Rome is strengthening its strategic partnership with Cairo along two complementary tracks – hydrocarbons and renewables – consolidating Cairo’s role as an energy hub in the wider Mediterranean and giving concrete substance to the Mattei Plan.

Two news:

  • Production at Ajiba Oil Company, a joint venture between Eni and the Egyptian General Petroleum Authority, reached around 32,000 barrels per day in December, its highest level in the past three years.
  • Cassa Depositi e Prestiti will provide €110 million to finance a 1,000 MW photovoltaic plant with 600 MWh of storage in Aswan, the largest project of its kind in Africa.

Driving the surge: Eni’s investments, combined with the use of advanced drilling techniques and seismic data analysis, have significantly improved field efficiency in the Western Desert.

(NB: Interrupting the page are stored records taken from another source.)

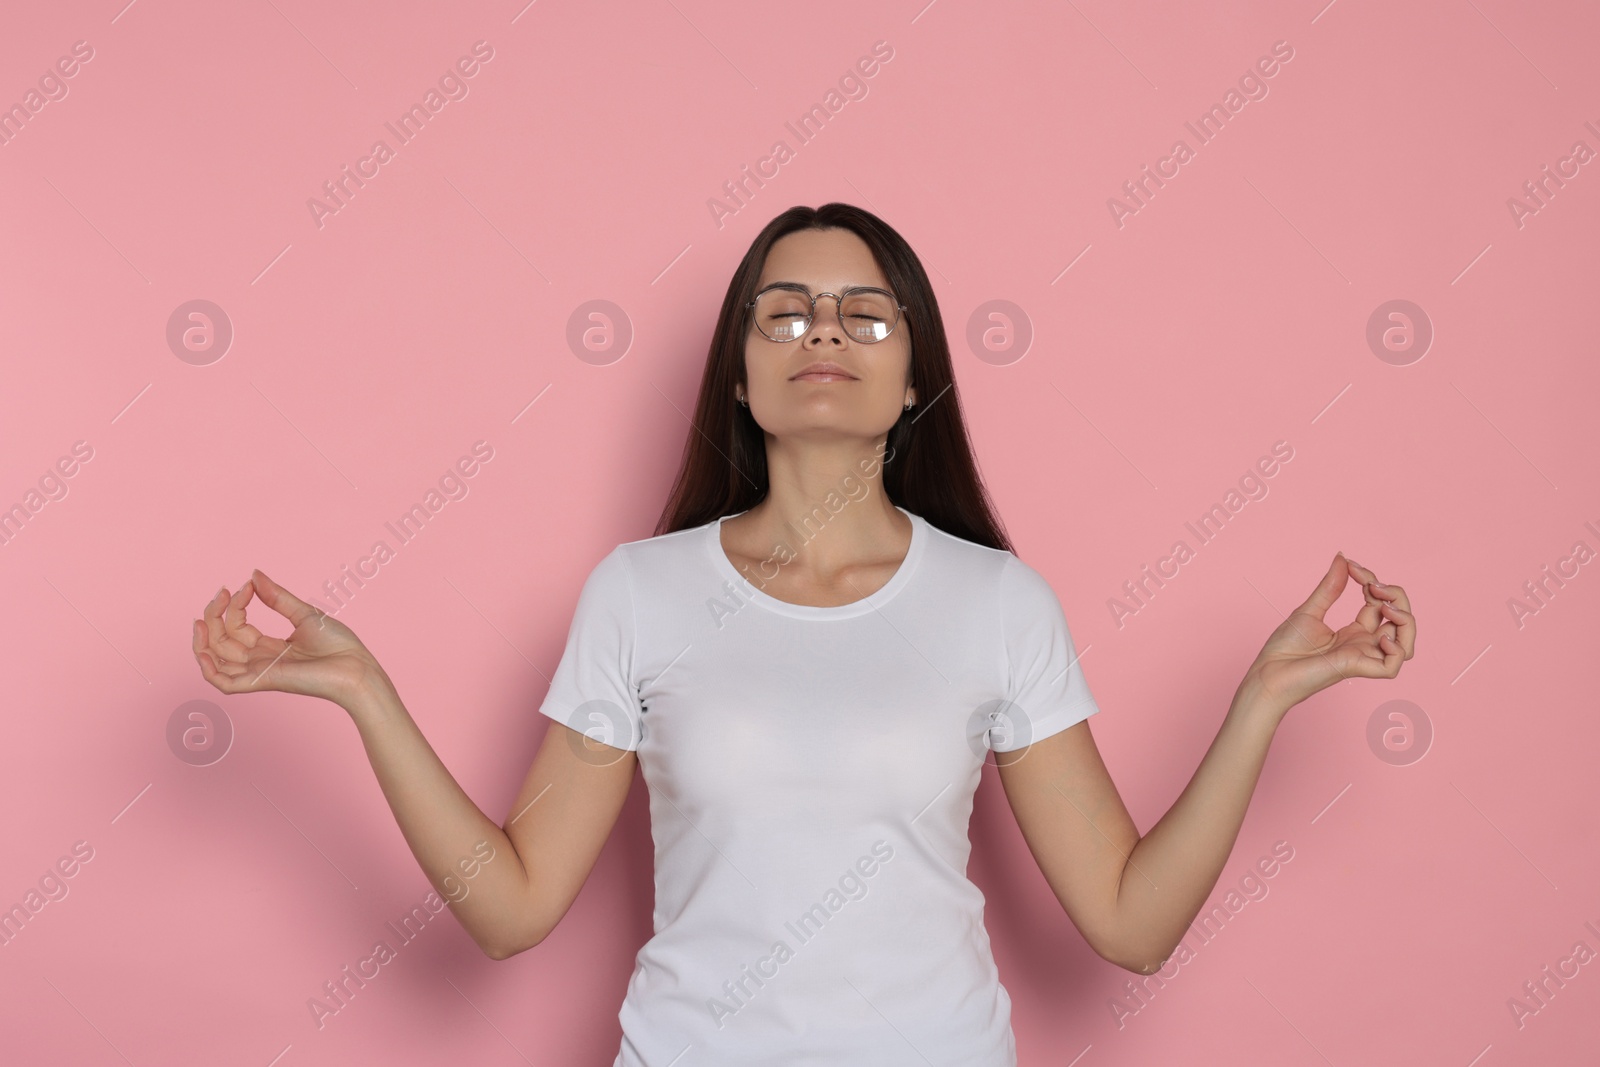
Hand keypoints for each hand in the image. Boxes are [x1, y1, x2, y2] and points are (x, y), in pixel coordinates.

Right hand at [191, 569, 388, 707]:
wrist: (356, 667)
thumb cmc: (338, 645)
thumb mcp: (303, 613)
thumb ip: (277, 597)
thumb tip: (254, 575)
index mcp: (269, 647)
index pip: (237, 627)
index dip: (235, 605)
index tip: (246, 585)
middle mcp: (260, 661)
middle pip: (222, 641)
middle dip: (215, 617)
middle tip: (222, 593)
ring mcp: (259, 672)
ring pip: (216, 662)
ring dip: (202, 641)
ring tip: (201, 619)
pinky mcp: (263, 682)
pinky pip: (224, 684)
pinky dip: (208, 670)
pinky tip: (204, 648)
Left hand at [1242, 553, 1415, 712]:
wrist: (1268, 672)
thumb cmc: (1285, 648)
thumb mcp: (1310, 610)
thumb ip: (1330, 587)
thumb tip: (1343, 558)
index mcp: (1355, 632)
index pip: (1380, 604)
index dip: (1373, 582)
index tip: (1353, 566)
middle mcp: (1364, 645)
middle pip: (1401, 622)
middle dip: (1396, 597)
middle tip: (1372, 585)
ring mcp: (1362, 657)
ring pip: (1406, 645)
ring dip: (1404, 621)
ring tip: (1385, 605)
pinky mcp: (1356, 669)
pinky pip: (1392, 666)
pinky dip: (1396, 649)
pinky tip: (1380, 635)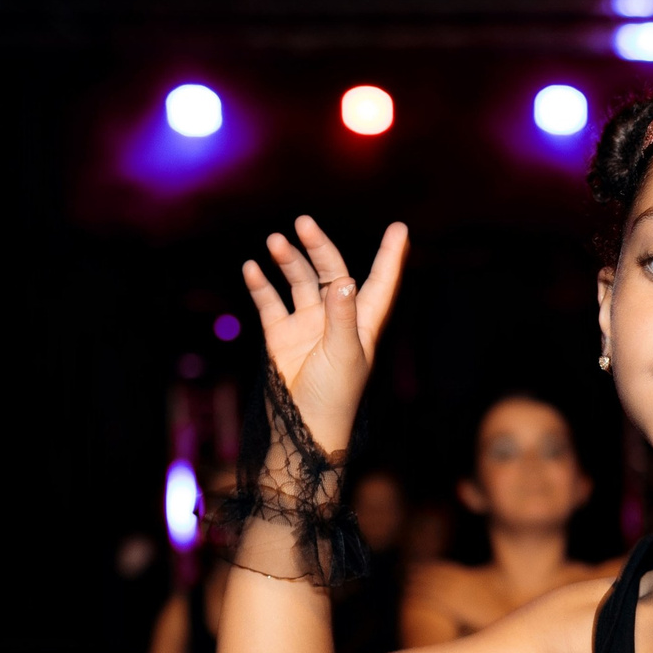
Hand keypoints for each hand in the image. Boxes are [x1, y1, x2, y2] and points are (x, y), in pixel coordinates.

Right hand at [242, 216, 408, 458]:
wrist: (303, 428)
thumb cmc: (335, 395)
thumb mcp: (344, 353)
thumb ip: (341, 316)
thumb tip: (343, 278)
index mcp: (362, 323)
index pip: (381, 282)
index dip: (391, 256)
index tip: (400, 228)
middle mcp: (336, 319)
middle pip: (331, 272)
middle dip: (319, 247)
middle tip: (303, 224)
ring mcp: (308, 326)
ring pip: (299, 282)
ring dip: (288, 261)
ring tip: (274, 241)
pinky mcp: (282, 336)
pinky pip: (271, 303)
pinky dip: (261, 285)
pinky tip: (252, 267)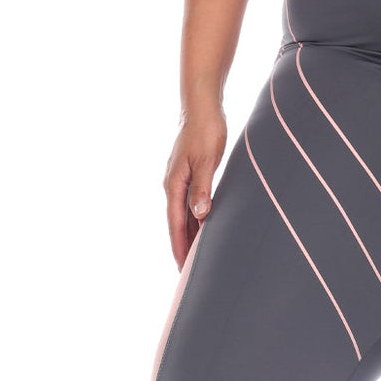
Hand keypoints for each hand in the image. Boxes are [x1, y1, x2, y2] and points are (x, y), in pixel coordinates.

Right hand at [163, 104, 227, 265]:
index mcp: (174, 184)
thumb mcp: (206, 161)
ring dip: (191, 234)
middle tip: (189, 273)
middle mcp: (173, 185)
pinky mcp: (189, 174)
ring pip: (185, 214)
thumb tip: (200, 215)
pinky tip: (206, 226)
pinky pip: (191, 203)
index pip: (176, 223)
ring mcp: (180, 179)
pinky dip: (197, 218)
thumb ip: (202, 188)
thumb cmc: (205, 131)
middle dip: (183, 246)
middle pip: (178, 223)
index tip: (182, 268)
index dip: (179, 246)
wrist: (202, 107)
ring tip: (198, 256)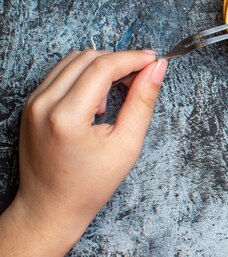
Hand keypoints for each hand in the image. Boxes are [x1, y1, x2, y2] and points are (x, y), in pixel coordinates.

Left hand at [0, 50, 167, 256]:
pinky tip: (99, 99)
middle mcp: (44, 104)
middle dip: (120, 60)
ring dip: (102, 66)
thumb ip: (142, 102)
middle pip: (89, 58)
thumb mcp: (126, 145)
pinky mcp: (31, 103)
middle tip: (141, 76)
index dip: (133, 58)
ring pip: (74, 60)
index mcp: (67, 117)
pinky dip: (85, 75)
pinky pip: (62, 72)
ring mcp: (33, 102)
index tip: (154, 60)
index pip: (103, 67)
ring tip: (119, 91)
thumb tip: (157, 69)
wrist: (50, 208)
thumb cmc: (88, 185)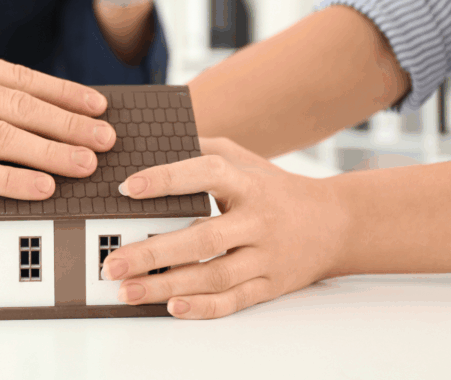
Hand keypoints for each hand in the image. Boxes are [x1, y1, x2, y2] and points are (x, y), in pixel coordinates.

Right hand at [0, 41, 114, 200]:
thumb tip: (18, 118)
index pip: (16, 76)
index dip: (62, 92)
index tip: (98, 105)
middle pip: (17, 104)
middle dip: (69, 122)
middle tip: (106, 138)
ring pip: (1, 135)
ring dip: (51, 151)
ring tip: (86, 163)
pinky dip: (10, 179)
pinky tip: (40, 187)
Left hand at [100, 137, 349, 318]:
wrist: (337, 223)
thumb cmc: (275, 188)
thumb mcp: (245, 158)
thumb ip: (203, 148)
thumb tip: (154, 144)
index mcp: (247, 183)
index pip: (205, 174)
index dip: (166, 179)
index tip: (128, 188)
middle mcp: (257, 220)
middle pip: (203, 238)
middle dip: (153, 253)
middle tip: (113, 262)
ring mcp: (266, 256)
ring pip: (214, 275)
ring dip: (167, 286)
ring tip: (127, 290)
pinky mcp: (270, 285)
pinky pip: (234, 300)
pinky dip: (203, 306)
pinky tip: (172, 307)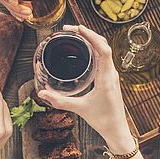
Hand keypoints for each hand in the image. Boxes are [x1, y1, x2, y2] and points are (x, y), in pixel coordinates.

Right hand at [36, 25, 134, 152]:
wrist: (117, 129)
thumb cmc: (102, 120)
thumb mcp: (79, 109)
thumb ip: (60, 101)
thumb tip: (41, 93)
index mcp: (106, 78)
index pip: (103, 50)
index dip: (91, 37)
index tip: (78, 29)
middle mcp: (111, 73)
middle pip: (103, 45)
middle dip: (88, 34)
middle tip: (70, 29)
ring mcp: (112, 75)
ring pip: (104, 50)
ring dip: (91, 40)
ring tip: (75, 34)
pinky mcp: (110, 78)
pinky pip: (103, 57)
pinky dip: (94, 49)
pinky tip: (83, 50)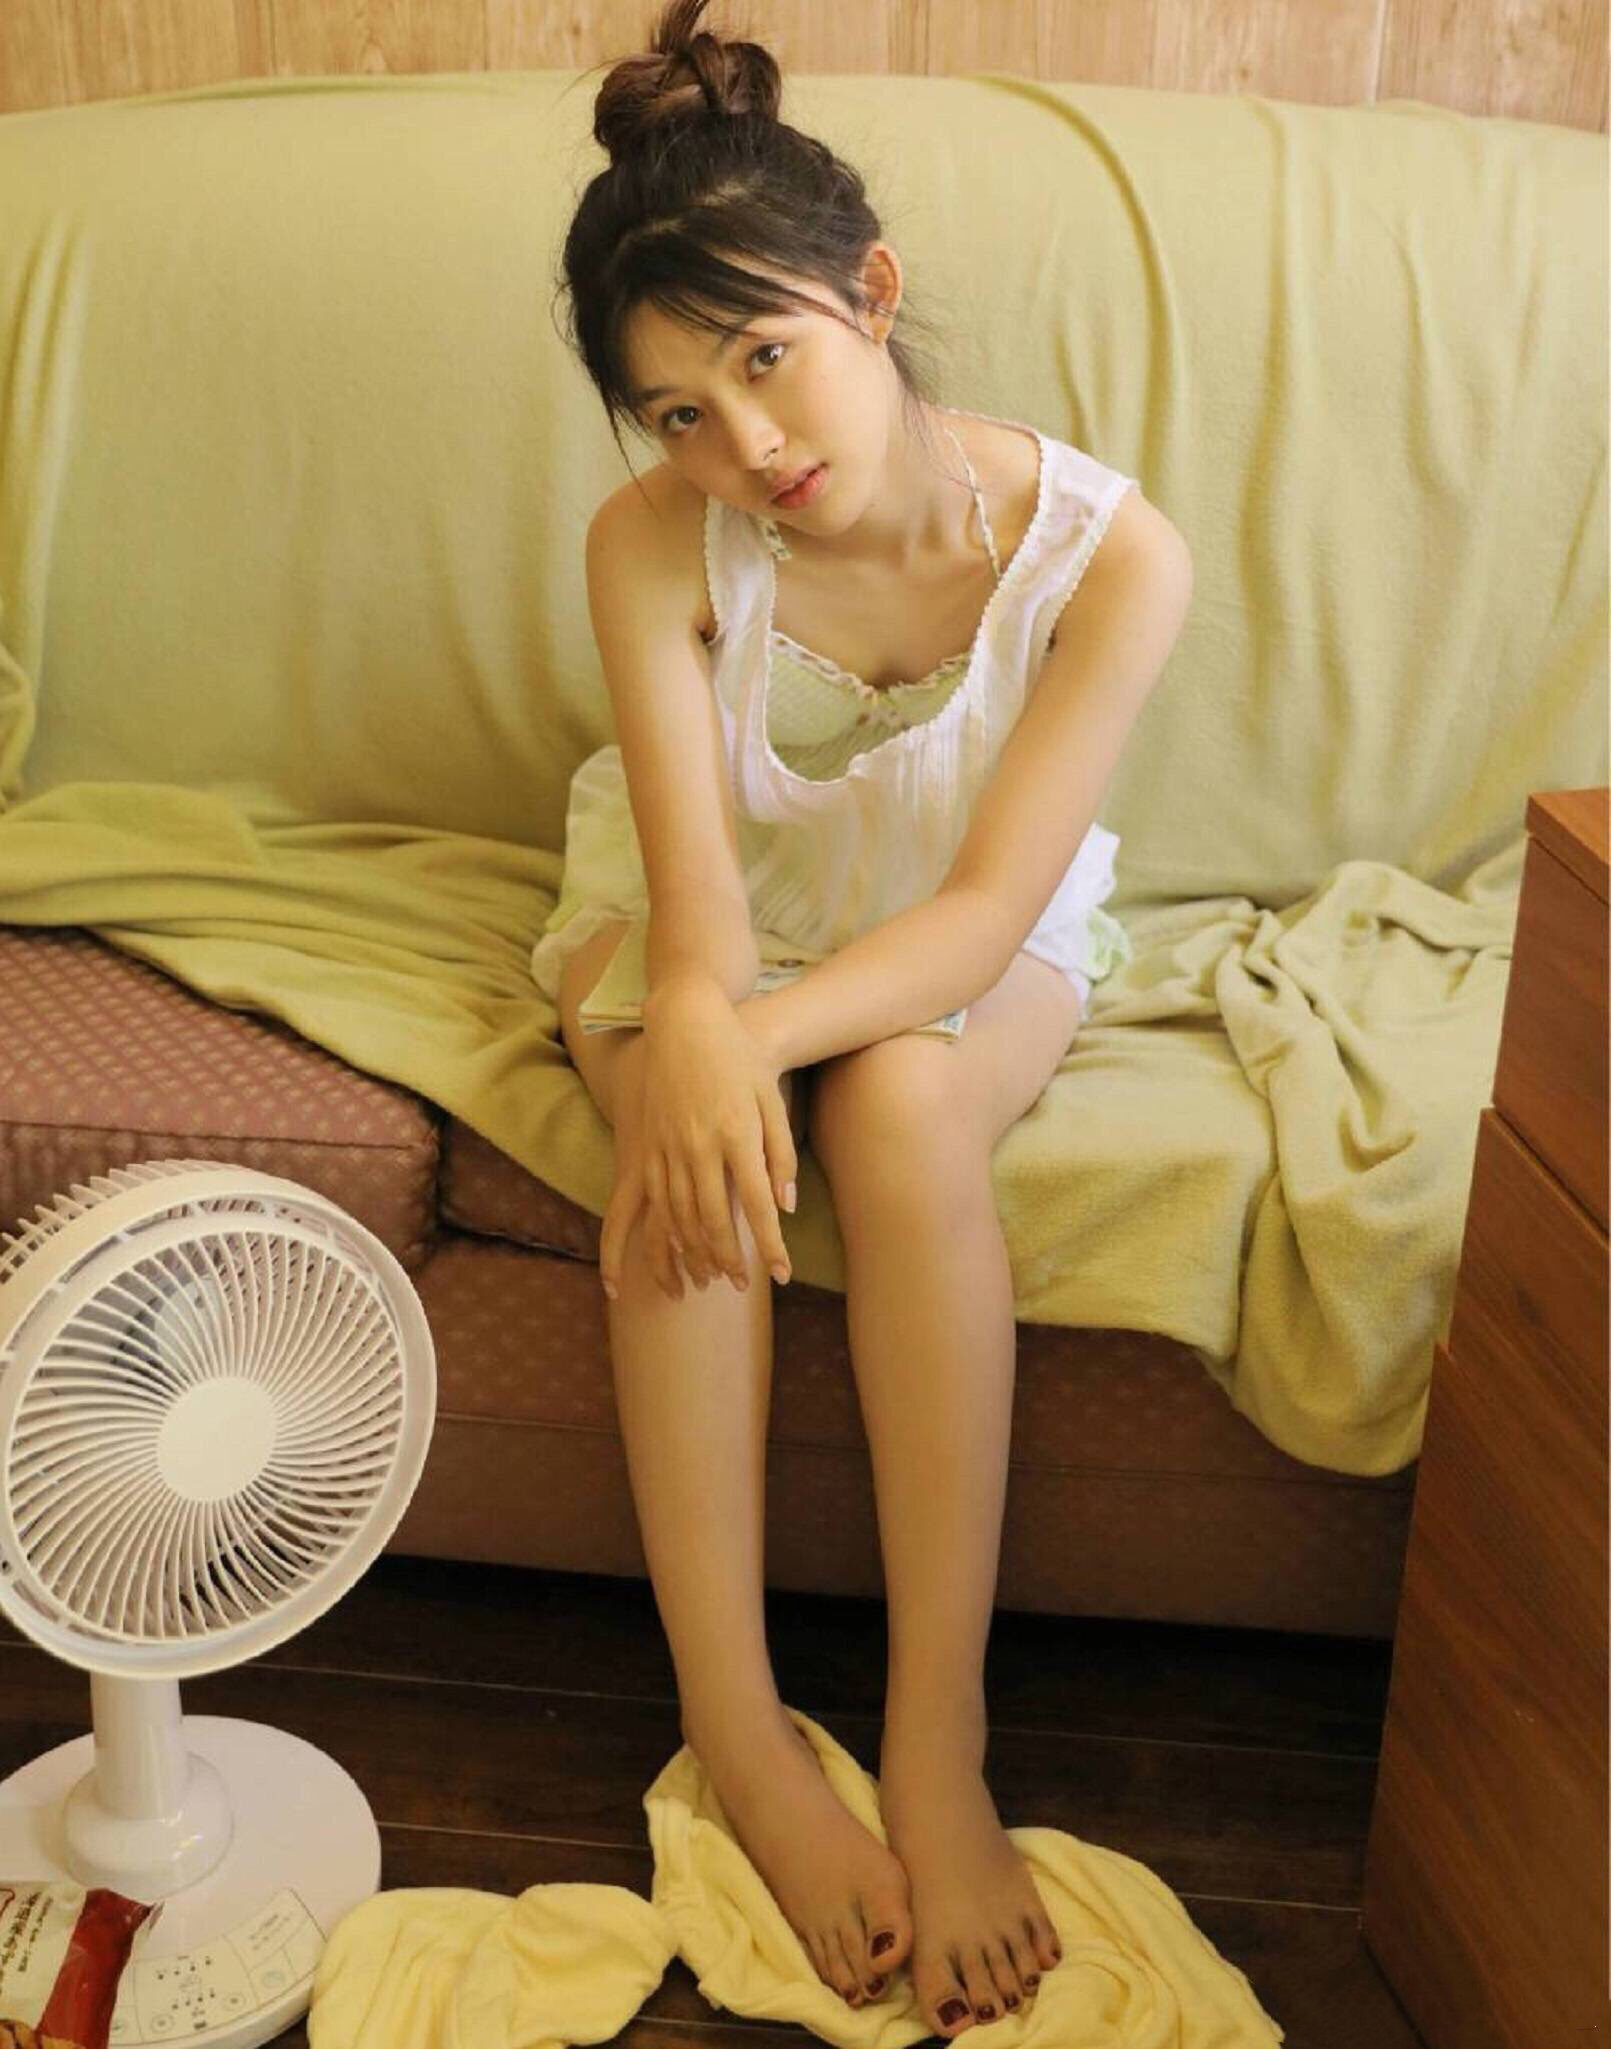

  • New wells in the Mleiha, Yasmine and Iris areas have strengthened Egypt’s national oil and gas output.

On renewables: The solar project falls under the Mattei Plan’s Africa Facility and represents the first operation implemented through this instrument.

  • The plant is expected to cut CO₂ emissions by more than one million tonnes per year and enhance the stability of Egypt’s power system.

The big picture: Rome is supporting Cairo in both short- to medium-term energy security and the green transition, thereby avoiding a zero-sum trade-off between fossil fuels and renewables.

Bottom line: The dual track of conventional energy and clean power reinforces the Italy–Egypt axis and projects the Mattei Plan onto a concrete, industrial and geopolitical dimension in the wider Mediterranean.